Les camps sont toujours là. Plus que jamais là. Un camp, c'est élastique. Une bombe sur un immeuble de brique, il y a du répondant, ça vole en éclats, c'est l'avalanche. Une bombe au milieu d'un camp, les baraques se couchent sur le côté, il suffit de les redresser. Le camp de Baumschulenweg a été trois fois jeté à bas et remis sur pattes. Il est toujours debout. Alentour, il n'y a plus rien.
Bien sûr, il arrive que les camps brûlent. C'est même spécialement à cet usage qu'ont été conçus les crayons incendiaires et les bombes au phosphore. Trois jours après, le camp est de nouveau debout, et tout neuf. Et purgé de ses punaises.
Les punaises. Les millions de punaises. Les invincibles punaises. J'en avais jamais vu, avant. Elles s'entassent en amas serrés serrés dans les fissures du bois, dans les replis de ta paillasse en papier. Tu regardes : rien. Tu regardes mieux : juste une mince ligne noire, une ombre à peine plus marquée, sans épaisseur.

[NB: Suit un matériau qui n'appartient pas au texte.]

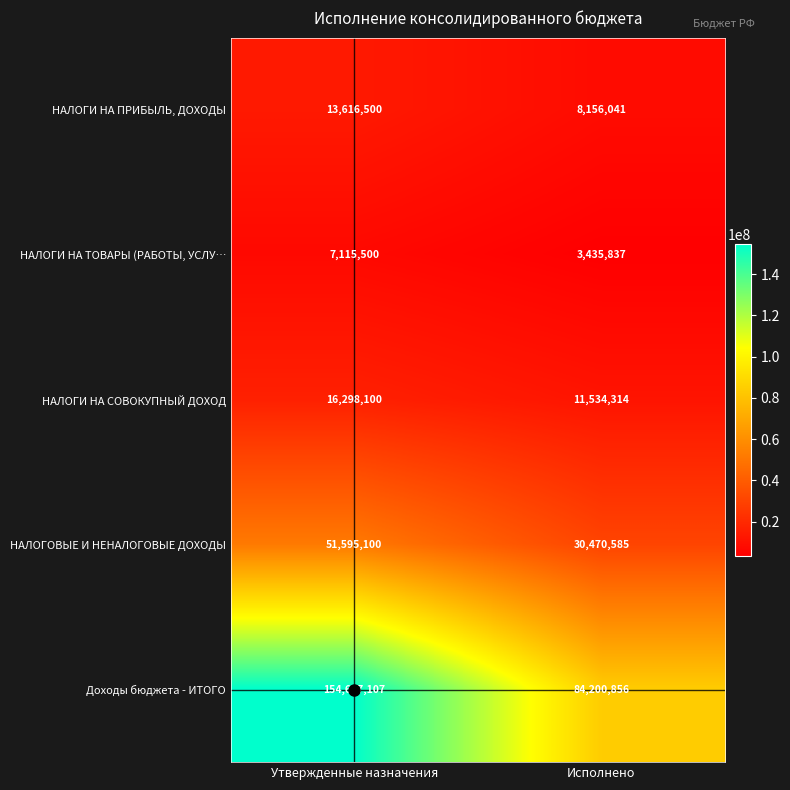

What is the difference between the maximum and minimum values in the Доходы бюджета - ИТОГО series?

70486251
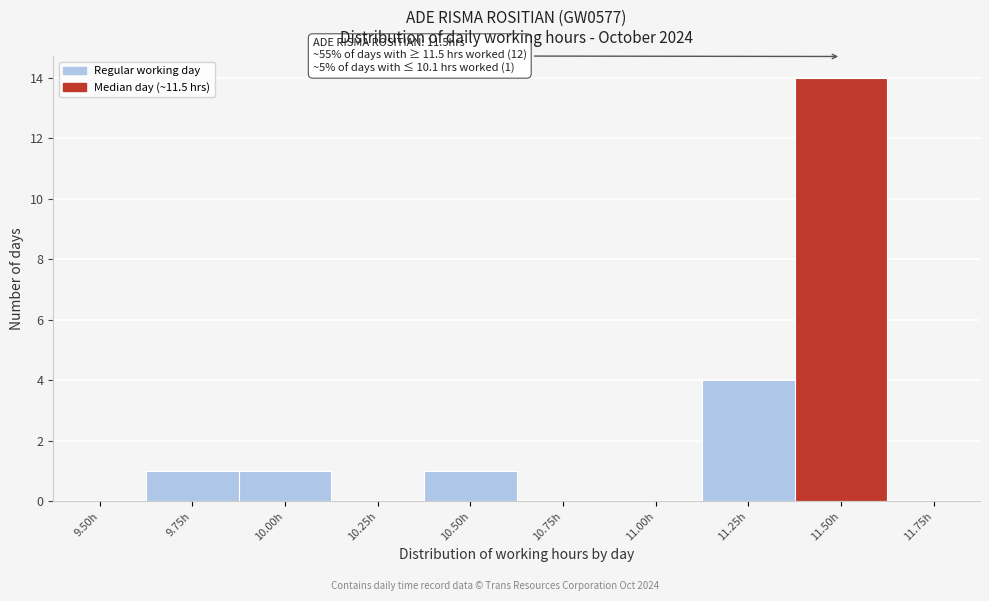

Reading right to left, transcribe all the data shown in this chart.

11.75h=0	11.50h=14	11.25h=4	11.00h=0	10.75h=0	10.50h=1	10.25h=0	10.00h=1	9.75h=1	9.50h=0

Tu n'y crois pas. Tu glisses une lame de couteau. Horreur. Ça bouge. La chair de poule te grimpe le long du dos. Il y en a, dans une fissure de quelques centimètres de long, des dizaines, des centaines, aplaties, écrasées l'une sur l'autre, tu n'en vois que la tranche, et voilà que ça se met à courir, mollement, dégueulassement, papattes grêles, antennes frémissantes, lourds ventres mous pleins de ton sang qu'elles ont pompé dans la nuit et qu'elles digèrent, qu'elles transforment en flaques de merde goudronneuse... Lutter? Impossible. Au début, on a essayé. On sortait tout dehors, on brûlait tout ce qui pouvait brûler, on promenait des torches de papier dans toutes les fissures. Périodiquement, en rentrant du boulot, on trouvait les baraques bouclées, sans qu'on nous ait prévenus, les portes et les fenêtres obstruées par des bandes de papier collant. Une violente odeur de soufre t'arrachait les poumons, des fumerolles bleuâtres fusaient par les interstices du bois. Tu dormais dehors, s'il faisait beau. S'il pleuvait, tu dormais dehors. Ou dans la tranchée-abri, mais c'était interdit, ou dans les chiottes si tu arrivais assez tôt et si tu supportais l'odeur.